The intuition: in a fully asynchronous network you cannot distinguish a crashed node from a merely slow one — there is no timeout you're allowed to trust, because messages can legitimately take arbitrarily long. So the algorithm can always be forced into a state where it must either wait forever for a possibly-dead node (losing liveness) or proceed and risk that the node was alive and about to disagree (losing safety). You can't escape the dilemma with cleverness; it's a property of the model.
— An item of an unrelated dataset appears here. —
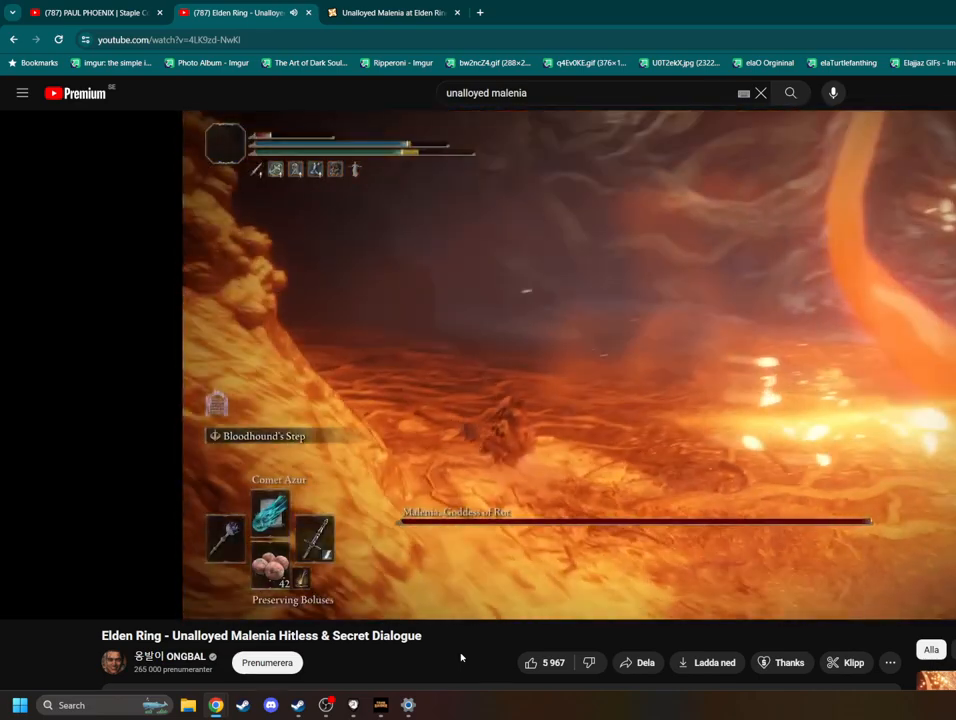
{"dt_ms": 500, "buttons": [], "left_stick": "down-left", "right_stick": "center", "events": [[267, "left_stick", "left"], [467, "left_stick", "down-left"], [467, "right_stick", "center"]]}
The escape in practice is to weaken the model. Real networks are not adversarially asynchronous — messages usually arrive within some rough bound. So real consensus systems:

So FLP doesn't say consensus is impossible — it says you cannot have a timeout-free algorithm that is both always-safe and always-live. The engineering answer is: never sacrifice safety, and buy liveness with timeouts and randomization that work because real networks are usually well-behaved.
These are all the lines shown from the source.